NBA suspends season indefinitely over coronavirus pandemic
The NBA on Wednesday indefinitely suspended the 2019-20 season after Utah Jazz center Rudy Gobert tested positive for COVID-19.
“The test result was reported shortly prior to the tipoff of tonight’s game between the Jazz and Oklahoma City Thunder at Chesapeake Energy Arena. At that time, tonight’s game was canceled. The affected player was not in the arena,” the league said in a statement. “The NBA is suspending game play following the conclusion of tonight’s schedule of games until further notice. The NBA will use this hiatus to determine next steps for moving forward in regard to the coronavirus pandemic.”
The regular season is scheduled to end April 15, with the playoffs beginning three days later.
The NBA’s announcement came during a flurry of coronavirus-related news that seemingly touched all fabrics of American life, ranging from the World Health Organization classifying COVID-19 as a pandemic, fans being shut out of the NCAA tournament, a presidential address and actors Tom Hanks and Rita Wilson testing positive for the disease.
The league’s suspension comes during a season full of surreal moments ranging from the exciting to the heartbreaking. The Lakers and Clippers were considered favorites for a championship after mortgaging their futures to acquire superstars in the offseason.
The Lakers landed in China for exhibition games after an international incident was sparked by a pro-Hong Kong tweet from Houston Rockets general manager Daryl Morey. The league’s former commissioner, David Stern, suffered a brain hemorrhage that eventually cost him his life. And Lakers icon Kobe Bryant, along with daughter Gianna and seven others, died in a helicopter crash Jan. 26.
Lakers employees are being advised to work from home for the foreseeable future. There are no team activities scheduled for Thursday. The Clippers also will not practice Thursday.
“We are working closely with the CDC, Oklahoma and Utah state officials and the NBA to determine how to best move forward as we gather more information,” the Jazz said.
According to reports, Jazz players and media members covering the team are being tested for the virus in Oklahoma City. It is likely they will return to Utah via bus.
In the last week, the Jazz hosted Toronto and played at Detroit, Boston and New York.
The Twitter world reacts to the NBA season being suspended indefinitely after Utah Jazz center Rudy Gobert tested positive for coronavirus.

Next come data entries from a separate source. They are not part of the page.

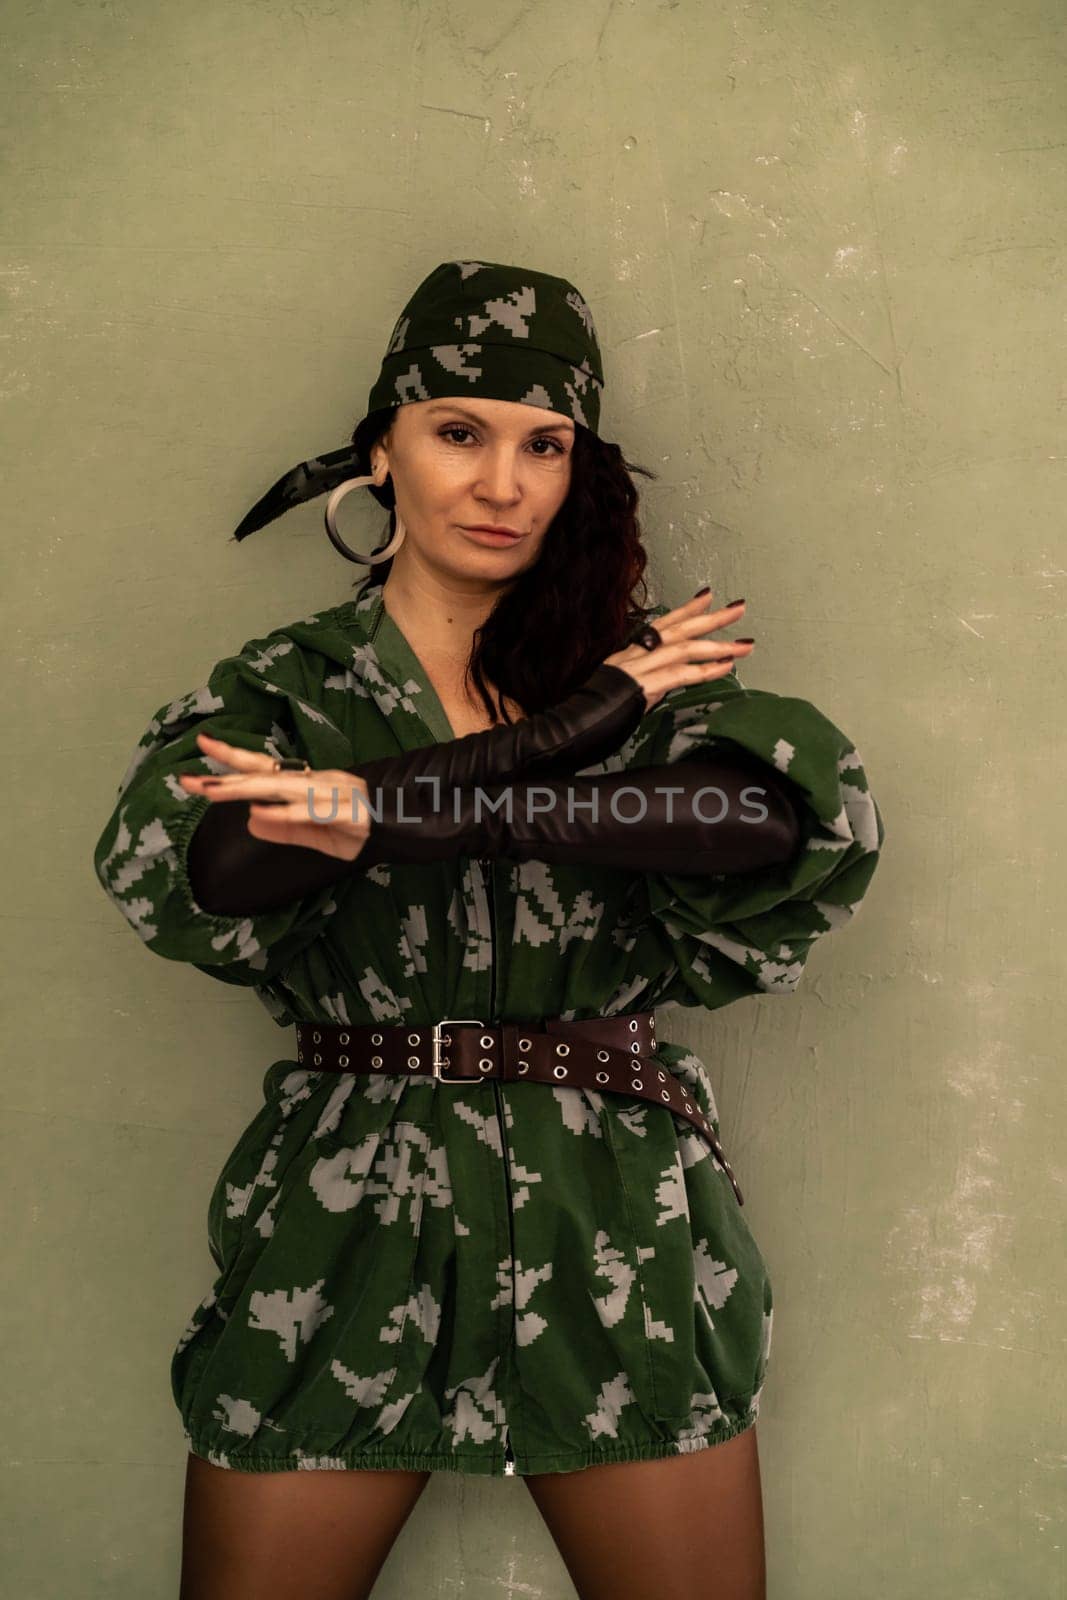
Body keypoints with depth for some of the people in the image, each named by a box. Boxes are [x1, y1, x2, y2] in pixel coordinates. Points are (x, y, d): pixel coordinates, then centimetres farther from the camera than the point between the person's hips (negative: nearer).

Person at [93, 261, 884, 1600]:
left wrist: (401, 809, -21)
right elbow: (173, 868, -18)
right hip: (343, 1243, 0)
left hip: (619, 1239, 1)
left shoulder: (640, 663, 5)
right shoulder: (282, 686, 4)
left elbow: (812, 815, -16)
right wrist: (579, 723, -15)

Orlando Magic guard Evan Fournier, Gobert’s teammate on the French national squad, tweeted that he was just on the phone with Gobert and “he is doing good.”
And as soon as reports surfaced that a player had tested positive, players around the league began to react.
“It’s done,” Lakers forward Jared Dudley tweeted.
Minutes later, he turned out to be right. The NBA announced the season would be suspended after Wednesday’s games. The final game, New Orleans at Sacramento, was subsequently canceled because one of the officials had worked a Jazz game this week.
“This is something out of a movie,” Dallas Mavericks owner Mark Cuban said after his team’s game. “You just don’t expect it to happen in real life.”
Rick Welts, the president and chief operating officer of the Golden State Warriors, said that not playing a game will lead to a “multimillion-dollar loss.” Player compensation will be affected because basketball-related income drives the NBA’s salary cap. Those hit hardest, Welts added, will be the 1,500 part-time employees who work home games.
“We do have a number of people who live paycheck to paycheck who will be impacted,” Welts said.
The NBA had been bracing for the possibility since the virus arrived in the U.S. The league banned nonessential personnel from locker rooms, including media, last weekend. Multiple memos were sent to teams instructing them to partner with infectious disease experts and to put protocols in place in case testing became necessary.
Behind the scenes, league officials were most concerned with one of their players testing positive because of the ripple effects it would cause beyond the standard health concerns. Everyone shared the same message — if one test came back positive, the entire league would screech to a stop.
Still, seemingly, the seriousness of the issue hadn’t fully gotten through.
Monday, after the league put new media protocols in place, Gobert, of all people, ended a news conference by touching the recording devices and microphones in front of him.
Now with a positive test infecting their player pool, the league moved swiftly. The NBA announced it would be suspending its G League season as well.
Cuban, like Welts, expressed concern for the hourly employees who work in arenas as security guards, vendors and maintenance.
“I reached out to the folks at the arena and our folks at the Mavs to find out what it would cost to financially support people who are not going to be able to come to work,” Cuban said. “We’ll do some things there, we may ask them to go do some volunteer work in exchange. We’ve already started the process of having a program in place. I don’t have any details to give, but it’s something that’s important to me.”